Narra la leggenda che le suocere piacentine giudicassero le nuore dalla presenza o meno, sul loro pollice, di un “calletto” a indicare la familiarità delle stesse con il confezionamento dei tipici gnocchetti: i pisarei.

Trattasi di un formato di pasta fatta in casa con farina e pangrattato, ricetta povera, di recupero, che diventa piatto unico nell’abbinamento al suo sugo d’elezione: un umido di fagioli.

Ogni famiglia detiene la propria ricetta diversificata per le dosi, il liquido utilizzato per l’impasto, la presenza di uovo per legare, la varietà dei fagioli impiegati e gli aromi aggiunti.

Contrariamente al pensare comune, non è una piatto vegetariano: anche se non si vede, quasi sicuramente il sugo contiene grasso di maiale, in forma di lardo pestato, gola o pancetta.

Ricordi di nonna Adelina

La ricetta di famiglia, tramandatami dalla mia nonna materna Adele, prevede l’utilizzo del latte tiepido per ammollare il pane, la proporzione tra farina e pane di 3:2 e l’aggiunta di un uovo per la consistenza. Il sugo per condirli contiene pancetta coppata come parte grassa, prezzemolo e basilico come aromi, pomodori pelati spezzettati per una colorazione non eccessiva dell’intingolo. Personalmente ho sostituito il lardo pestato con olio extra vergine di oliva e gioco forza scelgo i fagioli borlotti per la mia versione della ricetta della nonna; in stagione il fagiolo borlotto di Gambolò o il fagiolo fresco, diversamente il secco.

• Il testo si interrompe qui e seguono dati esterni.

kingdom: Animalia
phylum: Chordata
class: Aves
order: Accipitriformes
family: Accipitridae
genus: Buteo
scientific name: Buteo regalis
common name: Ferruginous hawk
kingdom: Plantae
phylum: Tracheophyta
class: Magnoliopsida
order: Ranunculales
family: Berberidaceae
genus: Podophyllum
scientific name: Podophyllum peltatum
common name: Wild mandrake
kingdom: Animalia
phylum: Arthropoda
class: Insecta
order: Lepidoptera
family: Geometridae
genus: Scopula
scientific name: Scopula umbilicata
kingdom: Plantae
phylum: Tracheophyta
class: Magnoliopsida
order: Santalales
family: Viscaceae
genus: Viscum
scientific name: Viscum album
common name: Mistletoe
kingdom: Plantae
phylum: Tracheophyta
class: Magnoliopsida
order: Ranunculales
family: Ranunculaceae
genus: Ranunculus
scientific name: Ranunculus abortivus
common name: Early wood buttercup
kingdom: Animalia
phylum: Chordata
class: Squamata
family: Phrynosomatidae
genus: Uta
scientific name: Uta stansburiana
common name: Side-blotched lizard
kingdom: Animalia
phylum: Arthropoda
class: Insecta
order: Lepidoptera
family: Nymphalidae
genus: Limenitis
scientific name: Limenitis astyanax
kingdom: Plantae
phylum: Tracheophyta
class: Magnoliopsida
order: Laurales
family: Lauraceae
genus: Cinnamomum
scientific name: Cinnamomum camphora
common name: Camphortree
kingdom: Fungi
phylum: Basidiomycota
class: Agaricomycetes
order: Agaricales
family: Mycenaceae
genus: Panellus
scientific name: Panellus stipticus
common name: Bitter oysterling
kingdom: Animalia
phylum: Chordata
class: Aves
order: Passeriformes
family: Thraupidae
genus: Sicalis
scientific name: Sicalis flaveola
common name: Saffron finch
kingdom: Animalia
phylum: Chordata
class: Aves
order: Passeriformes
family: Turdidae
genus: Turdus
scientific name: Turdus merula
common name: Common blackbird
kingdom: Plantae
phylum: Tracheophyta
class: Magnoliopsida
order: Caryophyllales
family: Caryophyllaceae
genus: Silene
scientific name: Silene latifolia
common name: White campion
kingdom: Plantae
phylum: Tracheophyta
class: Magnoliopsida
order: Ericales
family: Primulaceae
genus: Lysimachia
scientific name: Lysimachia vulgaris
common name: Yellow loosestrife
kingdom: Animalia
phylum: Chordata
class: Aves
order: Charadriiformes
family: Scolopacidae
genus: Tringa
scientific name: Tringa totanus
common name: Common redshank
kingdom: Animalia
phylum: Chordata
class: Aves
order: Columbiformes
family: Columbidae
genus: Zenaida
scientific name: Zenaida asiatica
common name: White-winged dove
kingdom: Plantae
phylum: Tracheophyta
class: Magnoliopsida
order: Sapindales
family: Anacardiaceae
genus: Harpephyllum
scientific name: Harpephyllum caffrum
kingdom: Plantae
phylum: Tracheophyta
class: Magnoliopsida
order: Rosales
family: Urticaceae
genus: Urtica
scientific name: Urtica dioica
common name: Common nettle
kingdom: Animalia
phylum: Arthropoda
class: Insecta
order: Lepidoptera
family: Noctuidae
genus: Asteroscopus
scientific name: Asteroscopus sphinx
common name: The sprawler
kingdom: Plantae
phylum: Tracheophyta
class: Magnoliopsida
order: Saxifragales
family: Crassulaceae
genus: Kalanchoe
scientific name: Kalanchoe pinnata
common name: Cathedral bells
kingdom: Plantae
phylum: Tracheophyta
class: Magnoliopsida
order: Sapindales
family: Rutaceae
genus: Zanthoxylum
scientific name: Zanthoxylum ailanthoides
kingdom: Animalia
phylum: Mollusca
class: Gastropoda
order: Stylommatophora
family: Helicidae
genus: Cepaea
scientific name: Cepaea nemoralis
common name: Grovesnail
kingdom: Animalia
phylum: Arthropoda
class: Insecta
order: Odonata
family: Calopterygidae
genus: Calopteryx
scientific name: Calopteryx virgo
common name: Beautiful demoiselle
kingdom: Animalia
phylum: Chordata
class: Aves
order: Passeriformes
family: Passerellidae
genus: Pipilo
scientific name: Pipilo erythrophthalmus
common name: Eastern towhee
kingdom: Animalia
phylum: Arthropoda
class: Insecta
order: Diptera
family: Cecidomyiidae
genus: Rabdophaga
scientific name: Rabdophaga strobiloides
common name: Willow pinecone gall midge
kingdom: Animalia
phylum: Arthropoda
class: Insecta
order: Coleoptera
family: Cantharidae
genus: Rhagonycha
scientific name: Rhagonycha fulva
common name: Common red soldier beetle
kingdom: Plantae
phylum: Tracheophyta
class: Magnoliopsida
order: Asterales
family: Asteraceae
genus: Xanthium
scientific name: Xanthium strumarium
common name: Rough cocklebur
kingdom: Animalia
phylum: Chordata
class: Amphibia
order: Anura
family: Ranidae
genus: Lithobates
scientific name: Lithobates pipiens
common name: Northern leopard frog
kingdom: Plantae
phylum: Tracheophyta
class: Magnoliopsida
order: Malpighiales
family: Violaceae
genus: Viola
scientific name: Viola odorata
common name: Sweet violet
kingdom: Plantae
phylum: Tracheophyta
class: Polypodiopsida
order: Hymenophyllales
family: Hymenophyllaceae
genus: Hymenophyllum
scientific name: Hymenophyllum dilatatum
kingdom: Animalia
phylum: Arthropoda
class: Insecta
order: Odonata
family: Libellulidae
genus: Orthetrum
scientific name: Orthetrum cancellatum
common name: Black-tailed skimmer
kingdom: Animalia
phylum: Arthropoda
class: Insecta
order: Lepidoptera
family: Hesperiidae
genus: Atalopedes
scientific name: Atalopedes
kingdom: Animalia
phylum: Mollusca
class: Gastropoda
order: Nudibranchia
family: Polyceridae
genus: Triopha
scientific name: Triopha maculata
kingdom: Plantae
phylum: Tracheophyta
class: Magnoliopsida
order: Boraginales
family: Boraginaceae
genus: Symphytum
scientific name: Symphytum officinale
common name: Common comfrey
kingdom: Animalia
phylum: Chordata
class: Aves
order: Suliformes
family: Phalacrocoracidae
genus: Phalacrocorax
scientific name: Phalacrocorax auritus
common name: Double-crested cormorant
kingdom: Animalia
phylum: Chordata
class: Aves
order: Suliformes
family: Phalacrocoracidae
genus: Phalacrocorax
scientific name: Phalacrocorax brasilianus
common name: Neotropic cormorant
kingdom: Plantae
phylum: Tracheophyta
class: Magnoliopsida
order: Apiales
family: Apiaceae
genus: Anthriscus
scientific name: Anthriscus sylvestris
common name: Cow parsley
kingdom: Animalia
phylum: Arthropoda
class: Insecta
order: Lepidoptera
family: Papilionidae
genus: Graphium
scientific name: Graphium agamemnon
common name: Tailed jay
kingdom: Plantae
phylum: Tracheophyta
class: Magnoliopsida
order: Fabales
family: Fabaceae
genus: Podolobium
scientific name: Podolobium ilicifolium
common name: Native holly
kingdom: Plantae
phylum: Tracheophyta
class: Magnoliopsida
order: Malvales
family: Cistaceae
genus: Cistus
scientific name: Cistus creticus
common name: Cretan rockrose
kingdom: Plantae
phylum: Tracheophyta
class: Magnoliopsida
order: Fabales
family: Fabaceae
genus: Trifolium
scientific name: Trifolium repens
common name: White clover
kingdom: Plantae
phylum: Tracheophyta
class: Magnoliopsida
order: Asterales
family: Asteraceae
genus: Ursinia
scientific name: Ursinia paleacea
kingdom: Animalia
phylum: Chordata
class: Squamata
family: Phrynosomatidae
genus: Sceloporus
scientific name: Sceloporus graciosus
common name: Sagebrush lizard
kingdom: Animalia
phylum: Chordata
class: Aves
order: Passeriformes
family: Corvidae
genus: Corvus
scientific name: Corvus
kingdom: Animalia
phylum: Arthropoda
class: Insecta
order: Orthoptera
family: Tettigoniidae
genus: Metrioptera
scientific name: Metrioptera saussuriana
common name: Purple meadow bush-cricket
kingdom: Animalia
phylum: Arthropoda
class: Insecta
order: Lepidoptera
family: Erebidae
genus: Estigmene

Mia nonna coltivava da sé una varietà di fagioli che non mi è più capitato di vedere dall’infanzia: ho un ricordo vivido della sgranatura dei fagioli secchi e di lei che selezionava i migliori per utilizzarli come semente l’anno successivo. Il risultato finale del piatto ha una consistenza a metà tra una minestra e una pasta asciutta, mi piace servirla con il cucchiaio perché trovo che l’impatto gustativo sia migliore, anche se potrebbe bastare la forchetta.

Con il vino

L’abbinamento ideale è con un Gutturnio, per rispettare la regionalità, personalmente lo preferisco frizzante, trovo pulisca meglio il palato. Potendo il vino superare in forza il piatto, anche un Gutturnio fermo, magari riserva, può essere adatto.